- [AUFGABENSTELLUNG]: Kannst du den Textauszug über Vergebung und Versöhnung im Anschluss an seinen letzten Satz weiterführen?

- [TEXTAUSZUG]:
········

Wenn wir darum bitten, können wir göttliche Vergebung erlangen. Sollte uns das nicht Vorbild sein?
Nur bedingt – denn selbst wenn man an diese göttliche Verheissung glaubt, lässt sie sich nicht einfach so auf unser Zusammenleben als Menschen übertragen. Vergebungsbereitschaft ist eine Tugend, aber es braucht auch Konfliktfähigkeit, die Kraft, Trennendes auszuhalten, und den Mut, es anzuerkennen. Wer immer gleich verzeiht, nimmt dem anderen vielleicht die Möglichkeit zu bereuen.
Dazu kommt: Verzeihen ist nicht dasselbe wie Versöhnung. Vergebung heisst also nicht unbedingt, dass die Beteiligten danach wieder Freunde sind; sie kann auch einfach eine Trennung erleichtern. Ein Paar, das sich scheiden lässt, kann seine Geschichte nicht ungeschehen machen. Aber beide können das Belastende daran hinter sich lassen, um daraufhin gemeinsam getrennte Wege zu gehen. Wer verzeiht, muss nicht versuchen zu vergessen, was alles geschehen ist. Die Vergangenheit werden wir ohnehin nicht einfach so auf Knopfdruck los, aber wir können eine andere Haltung dazu finden.

········

- [BEREITGESTELLTE EINTRÄGE]:
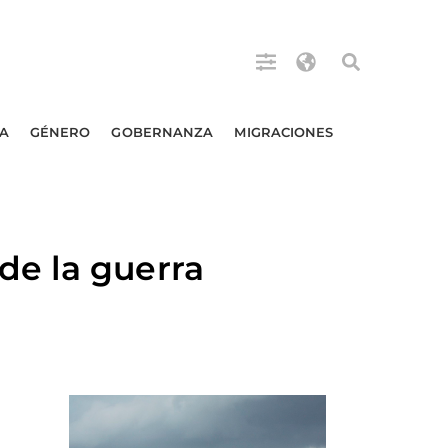
A
GÉNERO
GOBERNANZA
MIGRACIONES
de la guerra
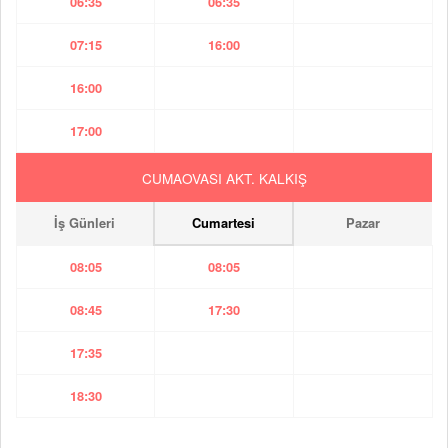
06:35
06:35
07:15
16:00
16:00
17:00
CUMAOVASI AKT. KALKIŞ
İş Günleri
Cumartesi
Pazar
08:05
08:05
08:45
17:30
17:35
18:30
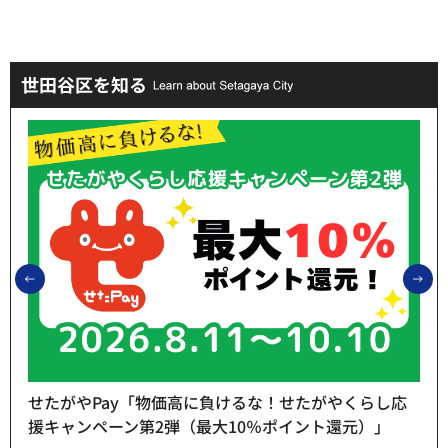
世田谷区を知る
前のスライドを表示
次
せたがやPay「物価高に負けるな！せたがやくらし応
援キャンペーン第2弾（最大10％ポイント還元）」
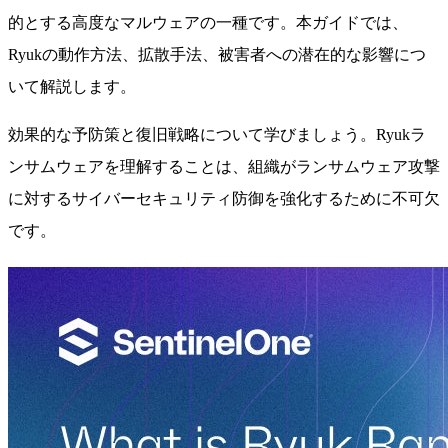
的とする高度なマルウェアの一種です。本ガイドでは、
Ryukの動作方法、拡散手法、被害者への潜在的な影響につ
いて解説します。
効果的な予防策と復旧戦略について学びましょう。Ryukラ
ンサムウェアを理解することは、組織がランサムウェア攻撃
に対するサイバーセキュリティ防御を強化するために不可欠
です。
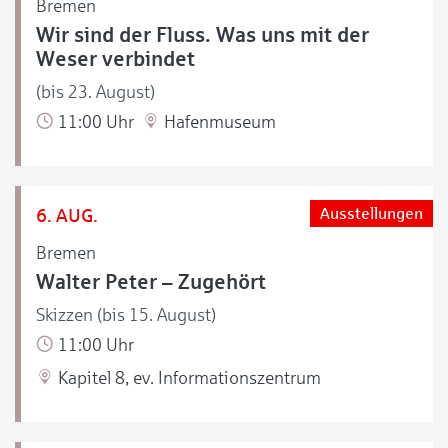
Bremen
Wir sind der Fluss. Was uns mit der
Weser verbindet
(bis 23. August)
11:00 Uhr
Hafenmuseum
6. AUG.
Ausstellungen
Bremen
Walter Peter – Zugehört
Skizzen (bis 15. August)
11:00 Uhr
Kapitel 8, ev. Informationszentrum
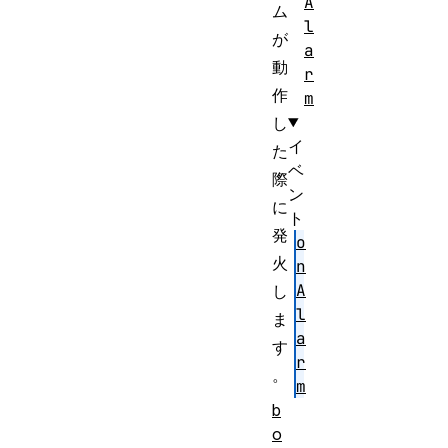
A
ム
l
が
a
動
r
作
m
し
イ
た
ベ
際
ン
に
ト
発
o
火
n
A
し
l
ま
a
す
r
。
m
b
o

········

- [ANTWORT]:
Es spricht also durchaus einiges für das Verzeihen.
Absolut. Als Erstes die Tatsache, dass wir alle mitunter Unrecht tun und uns von anderen Vergebungsbereitschaft wünschen. Natürlich gibt es ganz unterschiedliche Arten von Unrecht. Das Spektrum reicht vom banalen Fehlverhalten im Alltag bis hin zu Demütigungen, Misshandlungen, Gewaltausübung sowie Verbrechen. Unabhängig vom Schweregrad der Schuld steht hinter dem Verzeihen jedoch immer eine Haltung der Humanität.